As for Mr. Ford, the label’s eponymous founder, 61, will stay on board through at least the end of 2023, saying in a statement on Tuesday that Estée Lauder has been “an extraordinary partner from the first day of my creation of the company and I am thrilled to see them become the luxury stewards in this next chapter of the Tom Ford brand.” Ford, who owns 64 percent of the company, according to Forbes (with former Gucci CEO Domenico de Sole and Zegna maintaining minority stakes), is expected to walk away from the deal with $1.1 billion in cash.
THE BIGGER PICTURE: The deal comes amid efforts by luxury conglomerates to consolidate further. “Over the past decade, European luxury conglomerates, private-equity firms, and, more recently, U.S. fashion groups and Middle Eastern investors eagerly snapped up attractive acquisition targets,” McKinsey analysts Antonio Achille and Daniel Zipser stated in a note back in 2020. Consolidation provides no shortage of benefits for groups, including helping them to diversify and thus, protect themselves in the event of changes in consumer – and other market – trends. At the same time, such large-scale banding together enables conglomerate-owned brands to “benefit from increased capital allocation and from sourcing, real estate and marketing synergies, while also having access to a talent pool within the group,” Thomas Chauvet, managing director and head of luxury goods equity research at Citi in London, said last year.

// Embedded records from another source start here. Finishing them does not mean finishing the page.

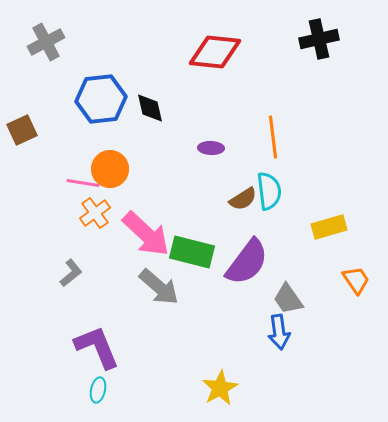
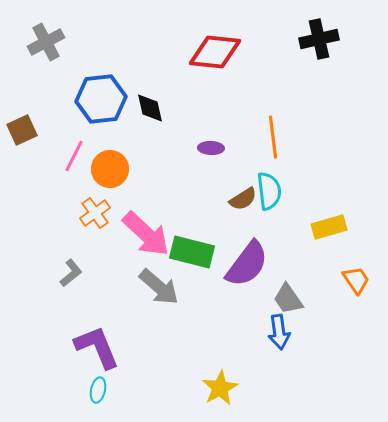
pink line: moved 9 px left, 27 px up; rotated 72 degrees counterclockwise
purple semicircle: moved 2 px down
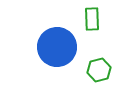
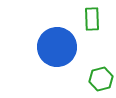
green hexagon: moved 2 px right, 9 px down
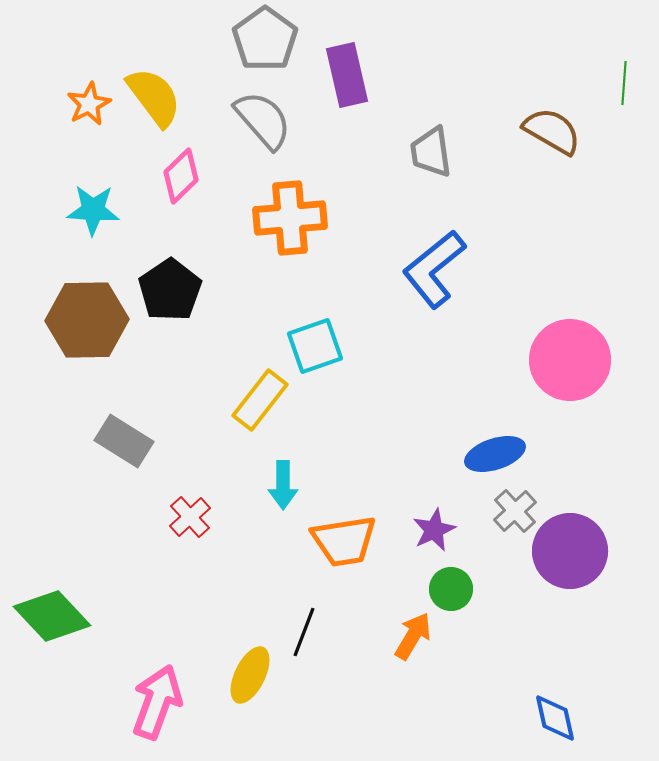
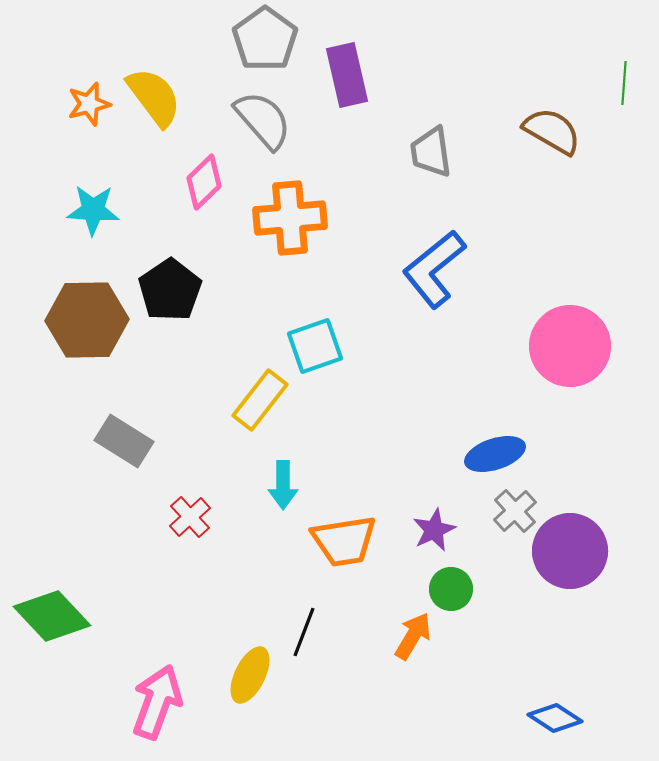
orange star: rotated 12 degrees clockwise
pink diamond: moved 23 px right, 6 px down
pink circle: moved 14 px up
blue diamond: rotated 44 degrees counterclockwise
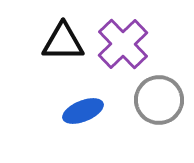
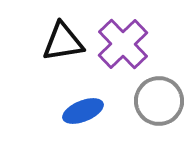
black triangle: rotated 9 degrees counterclockwise
gray circle: moved 1 px down
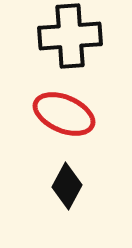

And “of course, [there are] cost benefits generated by centralizing support functions, such as operations and logistics, finance, and real estate management,” according to Andrew Shipilov and Frédéric Godart, who have noted that there is also “the relatively efficient internal market for capital that luxury groups, like successful private equity firms, provide by identifying promising brands and supporting them with the capital management they need to grow.” Against this background and with the impact of the pandemic in mind, Achille and Zipser expect that “further industry consolidation or even the formation of new luxury conglomerates” very well may be in the cards, particularly as “luxury groups [keep] grabbing a bigger slice of the pie at the expense of many smaller players.”